With no play there, Belt whirled around and tried to toss to Vogelsong. But the pitcher didn’t get to the bag cleanly, messed up his footwork and had no chance to prevent Hosmer from reaching with a tying single.

Bochy slammed his cap to the dugout floor. Omar Infante grounded a two-run single up the middle for a 3-1 lead, making him 10 for 15 against Vogelsong, and Perez followed with a bloop single to short center for a 4-1 lead.

Buster Posey cut the deficit in the bottom half with an RBI single, tying Barry Bonds’ team record of 21 career postseason RBIs, and the Giants tied the score in the fifth.

After Panik’s leadoff double, Frasor relieved with one out and Pence hit an RBI single that caused Frasor to throw up both arms in frustration. Duffy entered, Sandoval singled Pence to third, Duffy loaded the bases with a four-pitch walk to Belt and Juan Perez’s sacrifice fly made it 4-all.

UP NEXT Royals: Shields has a 7.11 ERA this postseason, totaling 19 innings in four starts. Giants: Bumgarner is 3-1 with a 1.40 ERA in five postseason starts this year.

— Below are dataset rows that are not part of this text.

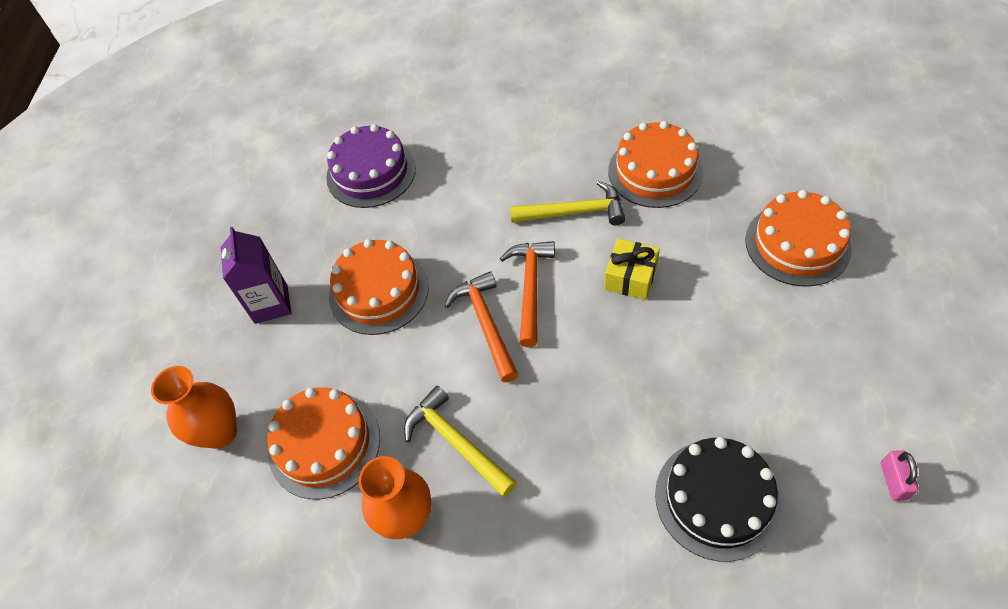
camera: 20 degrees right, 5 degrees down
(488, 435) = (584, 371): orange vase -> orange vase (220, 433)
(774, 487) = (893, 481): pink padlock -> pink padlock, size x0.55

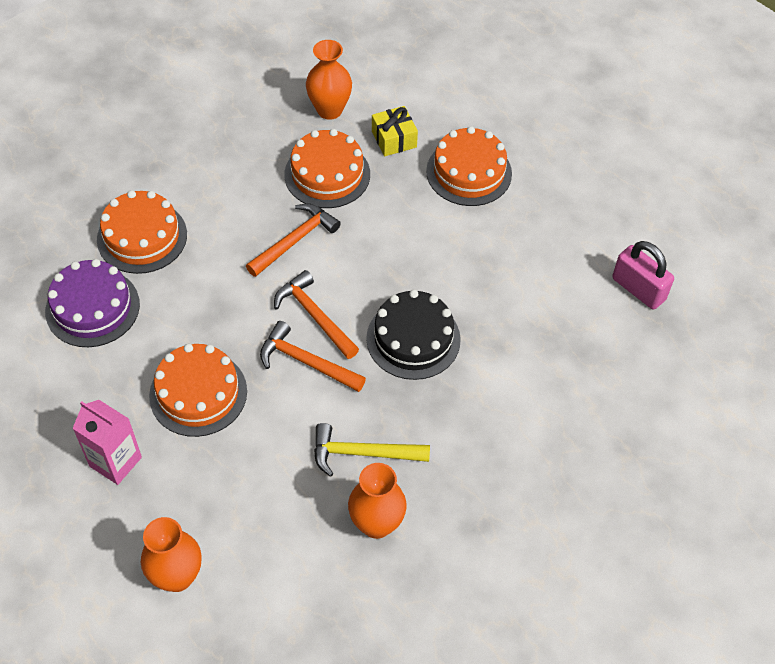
camera: 50 degrees left, 0 degrees up
(271, 304) = (115, 461): purple carton -> pink carton
(324, 444) = (268, 523): orange cake -> orange cake (142, 237)
(574, 212) = (295, 240): yellow hammer -> orange hammer
(630, 277) = (379, 263): yellow gift -> yellow gift (394, 139)
(708, 117) = (329, 110): none -> orange vase
(717, 499) = (554, 368): black cake -> black cake (413, 339)
(893, 481) = (638, 289): pink padlock -> pink padlock, size x1.81

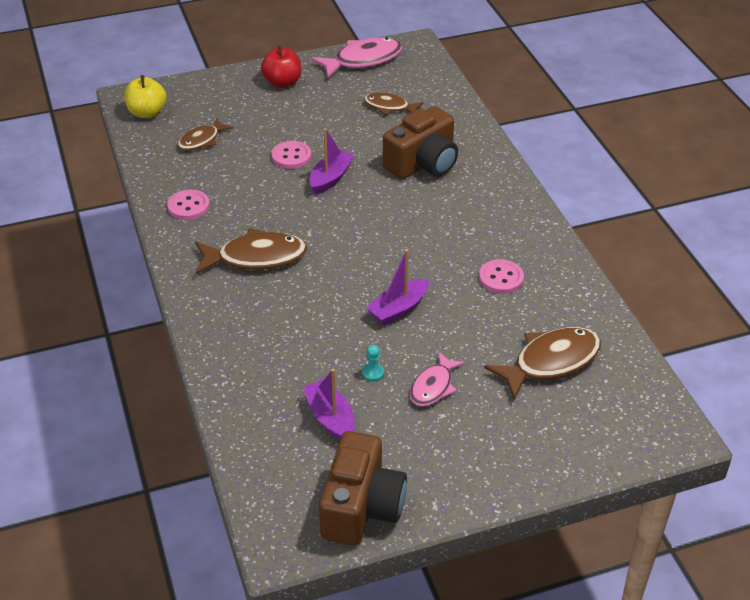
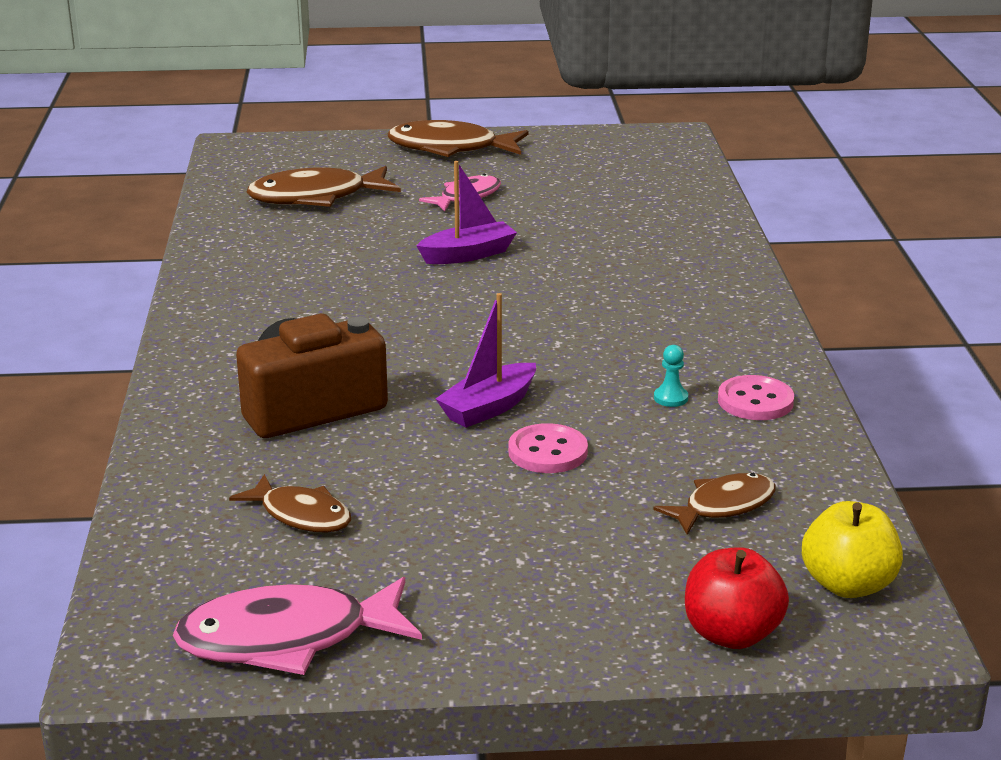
camera: 165 degrees left, 15 degrees down
(256, 257) = (651, 325): brown fish -> brown fish (450, 148)
(282, 82) = (512, 610): red apple -> red apple (731, 634)
(330, 418) = (596, 190): purple boat -> none
(361, 507) = (587, 144): brown camera -> none
(373, 373) = (531, 213): turquoise pawn -> turquoise pawn (670, 398)
(501, 278) = (308, 264): pink button -> none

PITCHERS AT THE PLATE Vargas became the first AL pitcher to bat twice in a Series inning since Boston’s Luis Tiant in the 1975 opener. … The previous Giants reliever to get a Series hit was Slick Castleman, according to STATS.

MUSIC TO THEIR EARS Carlos Santana played “The Star-Spangled Banner” on a guitar, joined by son Salvador Santana on keyboards. Just before that, the ceremonial first pitch was thrown — from the rubber — by Mo’ne Davis, the 13-year-old who this year became the first girl to pitch a shutout in the Little League World Series. Bryan Stow, the Giants fan who sustained a traumatic brain injury when he was beaten outside Dodger Stadium in Los Angeles in 2011, yelled “Play Ball!” Stow was in a wheelchair near the Giants dugout, flanked by pitcher Jeremy Affeldt and third-base coach Tim Flannery.